Symonds smashed 107 off just 88 balls to shape up Australia's series-clinching 18-run win and banish unpleasant memories of the previous game at Vadodara, where he is alleged to have been subjected to monkey chants.

"I drew on that for my innings today. It helped me get going," Symonds told reporters after the match.

The 32-year-old hard-hitting batsman, the national team's only black player, also said he was disappointed by the reluctance of the authorities concerned to deal with the matter.

"I didn't mind when it happened. What disappointed me was that someone and somebody denied it happened. It's not in my hands, but for the powers to be, to deal with the matter," he said.

The International Cricket Council has demanded an explanation from the Board of Control for Cricket in India (BCCI) over the incident, but a board official denied receiving any communication

"We have noted media reports of racist chanting during the India-Australia ODI in Vadodara on Thursday and also of racist abuse directed at South Africa players and team officials in Lahore," ICC Chief Executive Malcolm Speed said in a statement Sunday.

"In the light of those reports we have written to both the BCCI and the PCB (on Saturday) asking for their comments on the incidents," he said.

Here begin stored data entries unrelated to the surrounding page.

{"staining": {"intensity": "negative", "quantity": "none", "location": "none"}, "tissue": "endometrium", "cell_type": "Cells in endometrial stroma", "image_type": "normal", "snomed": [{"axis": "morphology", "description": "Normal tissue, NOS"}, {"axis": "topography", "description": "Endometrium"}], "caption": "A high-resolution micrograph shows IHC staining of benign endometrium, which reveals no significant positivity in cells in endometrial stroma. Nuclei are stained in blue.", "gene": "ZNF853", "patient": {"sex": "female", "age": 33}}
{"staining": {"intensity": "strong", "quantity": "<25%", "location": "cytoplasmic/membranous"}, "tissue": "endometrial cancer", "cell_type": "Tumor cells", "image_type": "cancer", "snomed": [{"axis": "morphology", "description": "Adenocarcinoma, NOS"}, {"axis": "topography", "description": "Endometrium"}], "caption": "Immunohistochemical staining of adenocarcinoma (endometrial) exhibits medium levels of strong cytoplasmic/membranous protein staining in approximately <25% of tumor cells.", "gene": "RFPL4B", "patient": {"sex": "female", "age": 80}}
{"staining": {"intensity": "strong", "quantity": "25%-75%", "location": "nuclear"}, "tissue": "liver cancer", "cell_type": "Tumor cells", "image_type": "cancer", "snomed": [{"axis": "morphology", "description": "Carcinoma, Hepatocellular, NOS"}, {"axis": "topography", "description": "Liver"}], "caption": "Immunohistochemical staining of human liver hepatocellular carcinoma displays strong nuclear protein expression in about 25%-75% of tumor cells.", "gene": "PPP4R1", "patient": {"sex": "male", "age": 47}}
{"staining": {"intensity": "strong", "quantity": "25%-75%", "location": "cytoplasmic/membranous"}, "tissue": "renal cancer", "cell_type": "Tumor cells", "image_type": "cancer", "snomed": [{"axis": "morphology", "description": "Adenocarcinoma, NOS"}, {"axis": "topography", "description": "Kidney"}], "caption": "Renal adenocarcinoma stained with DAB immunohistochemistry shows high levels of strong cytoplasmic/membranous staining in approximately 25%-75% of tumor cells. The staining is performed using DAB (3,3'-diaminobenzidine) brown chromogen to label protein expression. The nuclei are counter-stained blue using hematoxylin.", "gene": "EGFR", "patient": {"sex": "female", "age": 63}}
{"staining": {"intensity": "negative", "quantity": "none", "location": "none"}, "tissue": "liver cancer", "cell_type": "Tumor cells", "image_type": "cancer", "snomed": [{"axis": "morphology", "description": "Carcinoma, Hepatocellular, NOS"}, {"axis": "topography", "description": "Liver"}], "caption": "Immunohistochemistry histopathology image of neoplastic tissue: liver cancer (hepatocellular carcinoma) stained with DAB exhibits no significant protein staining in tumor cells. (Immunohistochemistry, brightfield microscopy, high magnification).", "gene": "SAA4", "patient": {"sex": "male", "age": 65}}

However BCCI's secretary Niranjan Shah said they had not received any ICC letter and that it would be tough for anyone to prove that such an incident happened.

Symonds meanwhile also used his newspaper column to attack some members of the Indian cricket team.

Writing in the national stable of News Limited newspapers, Symonds said the Indians had become "cocky" after their win in the Twenty20 World Cup and the Australian team thought the reaction to that victory was "over the top".

"Some of the things their players have been given and the way they are treated, it's like they are rock stars and princes," he wrote.

"It's been irritating because it's been in our face. We see them on television every day."

Symonds said while he got on well with some of the Indian players, such as Sachin Tendulkar, others had needled the Australian team unnecessarily.

"There are a couple of them who seem to spark things," he said.

"(Shanthakumaran) Sreesanth and Harbhajan Singh are the ones we are clashing with most.

"The thing that annoys us the most is when they are going well, they will have a shot at you. But when they aren't going well they forget to shake hands at the end of the game."

The teams now travel to Mumbai for the last game of the seven-match series which Australia have clinched 4-1.